Kendimin daha çok farkına vardım. Korkularımı yendim. Daha olumlu oldum. Köşelerden kurtuldum. Mesnevi'nin bana yaptığı şey, beni benle yüzleştirmesidir. Eskiden, 'Ben böyleyim kardeşim' derken, Mesnevi okumaya başladıktan sonra, 'Ben niye böyleyim?' demeye başladım. 'Neymişim ki ben!' demeye, 'İnsan bir yere kadar kusurlarıyla görünen tuhaf bir varlık' demeye uyandım. Etrafı yargılamaktan, kusuru başkalarında görmekten kurtuldum. Hz. Mevlana'nın bir sözü vardır: "Baktığın her yerde çöp görüyorsan, o çöp senin gözündedir; çıkar da bak." Ben de o çöpü çıkarma çabası içindeyim.

* Bu değişimi albümünüzde de görecek miyiz? Albüme etkisi nasıl olacak?
Kendimdeki yansımaları dile getirmeye çalışıyorum. Şefik Can Dedemiz'in 'Rubailerden Tercüme' kitabından seçtiklerim var. Rubailerden bir derleme olacak albümde. Onun dışında albümdeki 10 şarkının sözü bana ait. Bunda da okuduğum Mesnevi'nin etkisi çok büyük diye düşünüyorum. Çünkü daha öncesinde söz yazmak gibi bir niteliğim yok gibi, beceremem gibi geliyordu. Bir arkadaşım, "Haddimizi bilsek, yanmışız" dedi. O sözlerle gaza geldim, yazmaya başladım. Kitabı okuduktan sonra çok büyük bir birikim kazandığımı düşünüyorum. Benim gibiler için zor tabii ama birikim olarak çok değerli bir maden bulduğumu düşünüyorum.

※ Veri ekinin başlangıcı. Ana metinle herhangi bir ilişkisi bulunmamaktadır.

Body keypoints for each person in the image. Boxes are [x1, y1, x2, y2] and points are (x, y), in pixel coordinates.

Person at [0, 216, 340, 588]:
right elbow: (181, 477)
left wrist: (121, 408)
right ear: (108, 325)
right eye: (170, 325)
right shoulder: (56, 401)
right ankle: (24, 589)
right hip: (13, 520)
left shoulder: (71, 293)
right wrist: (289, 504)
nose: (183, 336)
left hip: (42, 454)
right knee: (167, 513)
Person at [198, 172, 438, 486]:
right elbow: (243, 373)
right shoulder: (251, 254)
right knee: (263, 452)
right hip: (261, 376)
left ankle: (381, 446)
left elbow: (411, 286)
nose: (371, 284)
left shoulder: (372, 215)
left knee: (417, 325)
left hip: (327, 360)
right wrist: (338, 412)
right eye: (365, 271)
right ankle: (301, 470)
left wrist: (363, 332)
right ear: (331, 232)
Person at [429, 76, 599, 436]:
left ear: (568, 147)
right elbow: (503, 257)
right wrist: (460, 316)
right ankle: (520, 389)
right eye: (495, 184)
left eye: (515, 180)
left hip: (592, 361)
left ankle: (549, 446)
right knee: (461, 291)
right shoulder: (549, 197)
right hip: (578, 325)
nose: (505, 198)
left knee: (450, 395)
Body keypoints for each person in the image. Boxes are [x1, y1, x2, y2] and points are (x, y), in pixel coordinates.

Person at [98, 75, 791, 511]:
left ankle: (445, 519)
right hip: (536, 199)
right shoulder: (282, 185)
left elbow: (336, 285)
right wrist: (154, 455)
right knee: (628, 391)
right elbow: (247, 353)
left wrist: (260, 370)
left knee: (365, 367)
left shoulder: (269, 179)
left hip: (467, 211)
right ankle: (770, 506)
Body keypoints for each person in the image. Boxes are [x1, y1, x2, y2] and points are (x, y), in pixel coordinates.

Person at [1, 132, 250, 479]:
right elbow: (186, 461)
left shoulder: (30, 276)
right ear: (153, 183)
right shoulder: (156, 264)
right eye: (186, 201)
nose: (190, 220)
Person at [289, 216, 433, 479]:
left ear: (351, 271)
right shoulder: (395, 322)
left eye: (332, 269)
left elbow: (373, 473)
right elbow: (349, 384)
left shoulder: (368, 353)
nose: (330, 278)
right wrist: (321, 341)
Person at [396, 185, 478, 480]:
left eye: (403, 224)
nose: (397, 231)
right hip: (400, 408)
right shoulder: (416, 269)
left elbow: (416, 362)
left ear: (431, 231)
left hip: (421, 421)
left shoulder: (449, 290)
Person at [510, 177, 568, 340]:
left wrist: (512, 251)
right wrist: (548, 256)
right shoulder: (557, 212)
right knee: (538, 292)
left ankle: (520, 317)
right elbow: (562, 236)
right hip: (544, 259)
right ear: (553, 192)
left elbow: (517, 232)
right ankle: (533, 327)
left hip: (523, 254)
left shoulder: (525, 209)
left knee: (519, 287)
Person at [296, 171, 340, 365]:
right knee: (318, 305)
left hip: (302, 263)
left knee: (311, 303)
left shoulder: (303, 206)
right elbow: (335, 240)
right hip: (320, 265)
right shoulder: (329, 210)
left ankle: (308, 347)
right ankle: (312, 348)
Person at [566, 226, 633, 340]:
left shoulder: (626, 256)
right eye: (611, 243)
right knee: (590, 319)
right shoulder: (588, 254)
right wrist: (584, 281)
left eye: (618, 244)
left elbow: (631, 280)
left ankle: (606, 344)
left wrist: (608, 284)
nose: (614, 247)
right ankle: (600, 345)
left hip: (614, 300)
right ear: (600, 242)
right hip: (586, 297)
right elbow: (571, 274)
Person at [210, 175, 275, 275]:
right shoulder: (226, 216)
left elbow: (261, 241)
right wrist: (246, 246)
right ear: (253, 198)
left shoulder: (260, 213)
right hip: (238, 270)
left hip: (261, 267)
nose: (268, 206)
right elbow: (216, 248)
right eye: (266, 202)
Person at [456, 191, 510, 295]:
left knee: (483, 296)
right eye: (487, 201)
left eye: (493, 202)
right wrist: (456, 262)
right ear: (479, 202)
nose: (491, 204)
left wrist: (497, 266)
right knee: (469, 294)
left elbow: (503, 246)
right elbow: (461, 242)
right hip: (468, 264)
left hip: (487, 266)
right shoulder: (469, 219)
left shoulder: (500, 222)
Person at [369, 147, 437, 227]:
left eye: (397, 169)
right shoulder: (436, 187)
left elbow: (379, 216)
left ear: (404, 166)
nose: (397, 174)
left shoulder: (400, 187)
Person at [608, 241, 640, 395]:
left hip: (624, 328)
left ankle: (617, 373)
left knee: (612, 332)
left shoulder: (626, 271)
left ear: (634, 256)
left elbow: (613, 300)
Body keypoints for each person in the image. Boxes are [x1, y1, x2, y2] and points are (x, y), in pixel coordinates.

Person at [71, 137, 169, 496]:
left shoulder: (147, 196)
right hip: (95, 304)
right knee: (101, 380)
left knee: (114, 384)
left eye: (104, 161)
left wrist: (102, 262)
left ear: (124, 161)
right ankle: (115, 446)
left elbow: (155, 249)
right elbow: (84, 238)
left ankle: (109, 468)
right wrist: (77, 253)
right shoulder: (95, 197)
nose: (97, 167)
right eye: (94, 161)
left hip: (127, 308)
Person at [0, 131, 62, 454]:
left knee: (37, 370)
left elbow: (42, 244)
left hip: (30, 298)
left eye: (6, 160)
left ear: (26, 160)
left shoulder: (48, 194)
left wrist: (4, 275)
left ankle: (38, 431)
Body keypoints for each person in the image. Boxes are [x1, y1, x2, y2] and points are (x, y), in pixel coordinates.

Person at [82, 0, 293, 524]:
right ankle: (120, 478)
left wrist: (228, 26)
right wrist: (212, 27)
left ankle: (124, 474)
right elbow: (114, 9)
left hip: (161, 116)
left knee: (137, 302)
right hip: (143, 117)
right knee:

* "Benim gibiler" derken neyi kastettiniz?
İnsan olmak o kadar kolay değil. 'Benim gibiler' derken, 'Ustaların yanında ben neyim ki?' demek istedim. Şefik Can, 18 yılda Mesnevi'yi tercüme etmiş. Buna rağmen, "Ben bu yaşa kadar hiçbir şey yapamadım, siz bana benzemeyin" der. Halle hayata geçirmek başka bir şey. Benim halim o halden çok uzak. Onu demek istiyorum...

ALBÜMDE İLAHİ YOK
* O hale bürünmek için neler yapıyorsunuz?
Ev ödevine çalışan çocuklar gibiyim. Kitaplar okumaya devam ediyorum. Öğrendikçe kendimi iyi hissediyorum.

* Yeni yaşam felsefeniz, inançlarınız, müziğinizi nasıl etkiledi? İlahi albümü yapmak gibi bir düşünceniz var mı?
Müzik evrensel bir dil. İlla tasavvuf müziği yapacağım diye bir şey yok. Baktığım açı genişledi. Renklere büründüm. Müzik türünde bir değişiklik düşünmüyorum. İçerik olarak da söyleyeceğim şeyler var. Bu işi çok seviyorum. İşime aşığım. Şarkı söylemek benim için en büyük zevk. Dertlerimi müziğimle anlatıyorum, söyleyeceklerimi müziğimle söylüyorum. Ama ilahi albümü gibi bir şey yapmayı düşünmüyorum.